ISM services sector index ticks higher than expected in August
Growth in the US services sector picked up more than expected in August, according to figures released on Thursday.
The Institute for Supply Management's services index rose to 56.4 from 53.7 in July, beating expectations for a reading of 54.0.
The non-manufacturing business activity index increased to 61.5 from 53.1 the month before.
Meanwhile, the new orders index printed at 60.3 compared to 54.1 in July and the employment index fell to 53.1 from 56.2. The prices index rose to 58.2 last month from 56.5 in July.
Respondents said they remained concerned about tariffs and geopolitical uncertainty. However, they were mostly positive about business conditions.
Paul Ashworth, chief US economist at Capital Economics, said the rebound in the ISM non-manufacturing index is a reminder - alongside the August ADP data released earlier - that the US economy is hanging in there, even though the manufacturing sector specifically is in recession.
"Nevertheless, the weighted average of the manufacturing and non-manufacturing indices is still only at a level consistent with GDP growth of slightly less than 2% annualised, which is about the pace implied by our GDP trackers for third-quarter growth.
"Looking at the breakdown, the new orders and business activity indices both rebounded sharply, but the employment index fell further to 53.1, from 56.2. At that level, the employment index is consistent with monthly service sector payroll gains of 125,000, which is well below the 184,000 gain reported in the ADP survey.
"Overall, there is still only limited evidence of the global manufacturing weakness spilling over into domestic services."
Ian Shepherdson, chief economist at Pantheon Macroeconomics, said: "This looks good relative to the consensus but the key point here is that under normal circumstances we would have expected a much higher number. The index tends to lag the rate of growth of core retail sales, which pointed to a reading of about 59.
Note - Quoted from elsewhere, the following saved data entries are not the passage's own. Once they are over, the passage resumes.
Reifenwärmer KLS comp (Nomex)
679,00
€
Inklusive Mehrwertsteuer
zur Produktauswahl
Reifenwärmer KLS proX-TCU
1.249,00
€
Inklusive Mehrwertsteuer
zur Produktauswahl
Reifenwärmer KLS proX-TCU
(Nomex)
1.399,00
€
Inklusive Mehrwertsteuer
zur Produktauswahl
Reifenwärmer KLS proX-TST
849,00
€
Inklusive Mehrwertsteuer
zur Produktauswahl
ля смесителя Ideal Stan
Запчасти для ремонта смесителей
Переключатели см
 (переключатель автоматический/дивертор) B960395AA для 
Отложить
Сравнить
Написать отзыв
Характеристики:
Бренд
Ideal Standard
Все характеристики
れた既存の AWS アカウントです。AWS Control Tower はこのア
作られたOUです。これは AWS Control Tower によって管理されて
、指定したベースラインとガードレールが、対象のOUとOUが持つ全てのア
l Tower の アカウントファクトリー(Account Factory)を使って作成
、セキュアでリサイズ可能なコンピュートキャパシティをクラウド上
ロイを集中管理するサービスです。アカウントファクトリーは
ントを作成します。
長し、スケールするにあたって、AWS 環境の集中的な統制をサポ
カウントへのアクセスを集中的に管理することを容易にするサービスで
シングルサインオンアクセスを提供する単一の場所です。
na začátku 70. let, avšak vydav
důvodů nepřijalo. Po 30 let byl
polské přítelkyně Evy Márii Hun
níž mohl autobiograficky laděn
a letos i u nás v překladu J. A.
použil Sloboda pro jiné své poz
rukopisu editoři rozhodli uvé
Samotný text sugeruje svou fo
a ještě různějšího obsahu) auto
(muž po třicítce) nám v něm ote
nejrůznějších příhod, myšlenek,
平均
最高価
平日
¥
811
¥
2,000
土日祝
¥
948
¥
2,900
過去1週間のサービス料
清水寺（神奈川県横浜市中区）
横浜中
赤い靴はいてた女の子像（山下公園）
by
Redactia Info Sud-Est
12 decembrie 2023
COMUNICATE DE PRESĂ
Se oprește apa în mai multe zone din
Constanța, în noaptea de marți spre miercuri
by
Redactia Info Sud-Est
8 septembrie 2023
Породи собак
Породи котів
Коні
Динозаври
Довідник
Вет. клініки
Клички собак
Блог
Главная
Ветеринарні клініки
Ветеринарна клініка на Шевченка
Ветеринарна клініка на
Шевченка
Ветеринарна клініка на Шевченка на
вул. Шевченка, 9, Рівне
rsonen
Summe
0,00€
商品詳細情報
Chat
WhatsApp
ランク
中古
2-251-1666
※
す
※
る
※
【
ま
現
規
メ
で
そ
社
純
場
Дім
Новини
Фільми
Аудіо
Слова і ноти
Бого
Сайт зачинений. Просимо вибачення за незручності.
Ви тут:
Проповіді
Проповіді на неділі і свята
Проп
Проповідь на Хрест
"Instead, the survey is weaker than implied by the sales numbers for the third straight month, presumably because fear of the impact of tariffs on imported consumer goods, and higher tariffs on non-consumer goods, is outweighing the positive effect of recent strong growth in core retail sales.
"As a result, the employment index fell to 53.1, the lowest reading since March 2017, from 56.2 in July. Coupled with the drop in the manufacturing employment index reported Tuesday, and the weakness of temporary hiring, our index of hiring intentions is now at its lowest point since early 2017, and it signals to sub-100K payroll growth by November."